• [About this task] Give back each entry word for word, but drop the images.

Collection entries:
%%

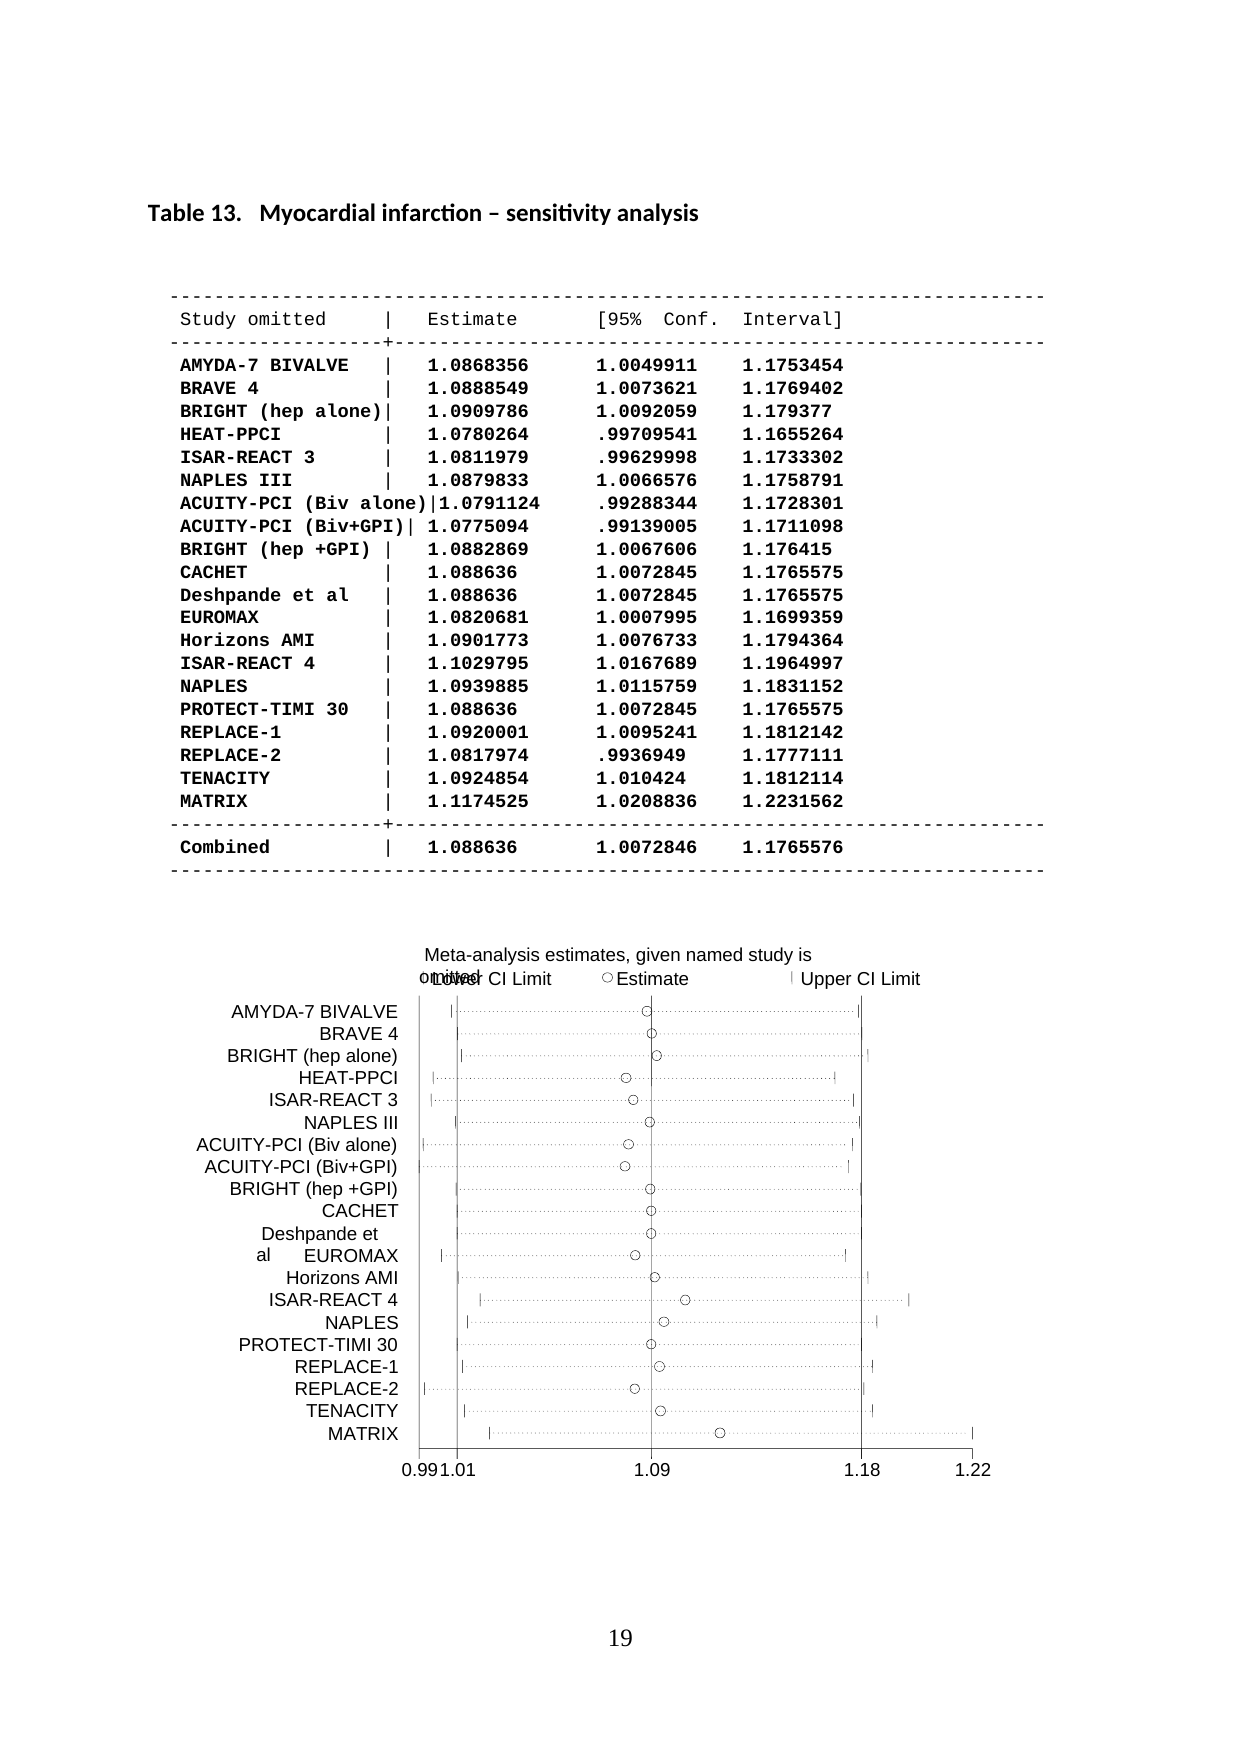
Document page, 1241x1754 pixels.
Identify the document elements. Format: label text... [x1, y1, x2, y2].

text TENACITY | 1.0924854 1.010424 1.1812114 [168, 769, 1093, 790]
text BRIGHT (hep alone)| 1.0909786 1.0092059 1.179377 [168, 402, 1093, 423]
text ACUITY-PCI (Biv alone)|1.0791124 .99288344 1.1728301 [168, 494, 1093, 515]
text -------------------+---------------------------------------------------------- [168, 333, 1093, 354]
text NAPLES | 1.0939885 1.0115759 1.1831152 [168, 677, 1093, 698]
text ISAR-REACT 4 | 1.1029795 1.0167689 1.1964997 [168, 654, 1093, 675]
text Deshpande et al | 1.088636 1.0072845 1.1765575 [168, 585, 1093, 607]
text REPLACE-2 | 1.0817974 .9936949 1.1777111 [168, 746, 1093, 767]
text ------------------------------------------------------------------------------ [168, 286, 1093, 308]
text ISAR-REACT 3 | 1.0811979 .99629998 1.1733302 [168, 448, 1093, 469]
text EUROMAX | 1.0820681 1.0007995 1.1699359 [168, 608, 1093, 629]
text -------------------+---------------------------------------------------------- [168, 815, 1093, 836]
text PROTECT-TIMI 30 | 1.088636 1.0072845 1.1765575 [168, 700, 1093, 721]
text ------------------------------------------------------------------------------ [168, 861, 1093, 882]
text BRAVE 4 | 1.0888549 1.0073621 1.1769402 [168, 379, 1093, 400]
text ACUITY-PCI (Biv+GPI)| 1.0775094 .99139005 1.1711098 [168, 517, 1093, 538]
text Horizons AMI | 1.0901773 1.0076733 1.1794364 [168, 631, 1093, 652]
subtitle Table 13. Myocardial infarction – sensitivity analysis [148, 198, 1093, 228]
text MATRIX | 1.1174525 1.0208836 1.2231562 [168, 792, 1093, 813]
text NAPLES III | 1.0879833 1.0066576 1.1758791 [168, 471, 1093, 492]
text Combined | 1.088636 1.0072846 1.1765576 [168, 838, 1093, 859]
text REPLACE-1 | 1.0920001 1.0095241 1.1812142 [168, 723, 1093, 744]
text HEAT-PPCI | 1.0780264 .99709541 1.1655264 [168, 425, 1093, 446]
text CACHET | 1.088636 1.0072845 1.1765575 [168, 562, 1093, 584]
text AMYDA-7 BIVALVE | 1.0868356 1.0049911 1.1753454 [168, 356, 1093, 377]
text Study omitted | Estimate [95% Conf. Interval] [168, 310, 1093, 331]
text BRIGHT (hep +GPI) | 1.0882869 1.0067606 1.176415 [168, 539, 1093, 561]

%%

• [Solution]
Document page, 1241x1754 pixels.
Identify the document elements. Format: label text... [x1, y1, x2, y2].

text TENACITY | 1.0924854 1.010424 1.1812114 [168, 769, 1093, 790]
text BRIGHT (hep alone)| 1.0909786 1.0092059 1.179377 [168, 402, 1093, 423]
text ACUITY-PCI (Biv alone)|1.0791124 .99288344 1.1728301 [168, 494, 1093, 515]
text -------------------+---------------------------------------------------------- [168, 333, 1093, 354]
text NAPLES | 1.0939885 1.0115759 1.1831152 [168, 677, 1093, 698]
text ISAR-REACT 4 | 1.1029795 1.0167689 1.1964997 [168, 654, 1093, 675]
text Deshpande et al | 1.088636 1.0072845 1.1765575 [168, 585, 1093, 607]
text REPLACE-2 | 1.0817974 .9936949 1.1777111 [168, 746, 1093, 767]
text ------------------------------------------------------------------------------ [168, 286, 1093, 308]
text ISAR-REACT 3 | 1.0811979 .99629998 1.1733302 [168, 448, 1093, 469]
text EUROMAX | 1.0820681 1.0007995 1.1699359 [168, 608, 1093, 629]
text -------------------+---------------------------------------------------------- [168, 815, 1093, 836]
text PROTECT-TIMI 30 | 1.088636 1.0072845 1.1765575 [168, 700, 1093, 721]
text ------------------------------------------------------------------------------ [168, 861, 1093, 882]
text BRAVE 4 | 1.0888549 1.0073621 1.1769402 [168, 379, 1093, 400]
text ACUITY-PCI (Biv+GPI)| 1.0775094 .99139005 1.1711098 [168, 517, 1093, 538]
text Horizons AMI | 1.0901773 1.0076733 1.1794364 [168, 631, 1093, 652]
subtitle Table 13. Myocardial infarction – sensitivity analysis [148, 198, 1093, 228]
text MATRIX | 1.1174525 1.0208836 1.2231562 [168, 792, 1093, 813]
text NAPLES III | 1.0879833 1.0066576 1.1758791 [168, 471, 1093, 492]
text Combined | 1.088636 1.0072846 1.1765576 [168, 838, 1093, 859]
text REPLACE-1 | 1.0920001 1.0095241 1.1812142 [168, 723, 1093, 744]
text HEAT-PPCI | 1.0780264 .99709541 1.1655264 [168, 425, 1093, 446]
text CACHET | 1.088636 1.0072845 1.1765575 [168, 562, 1093, 584]
text AMYDA-7 BIVALVE | 1.0868356 1.0049911 1.1753454 [168, 356, 1093, 377]
text Study omitted | Estimate [95% Conf. Interval] [168, 310, 1093, 331]
text BRIGHT (hep +GPI) | 1.0882869 1.0067606 1.176415 [168, 539, 1093, 561]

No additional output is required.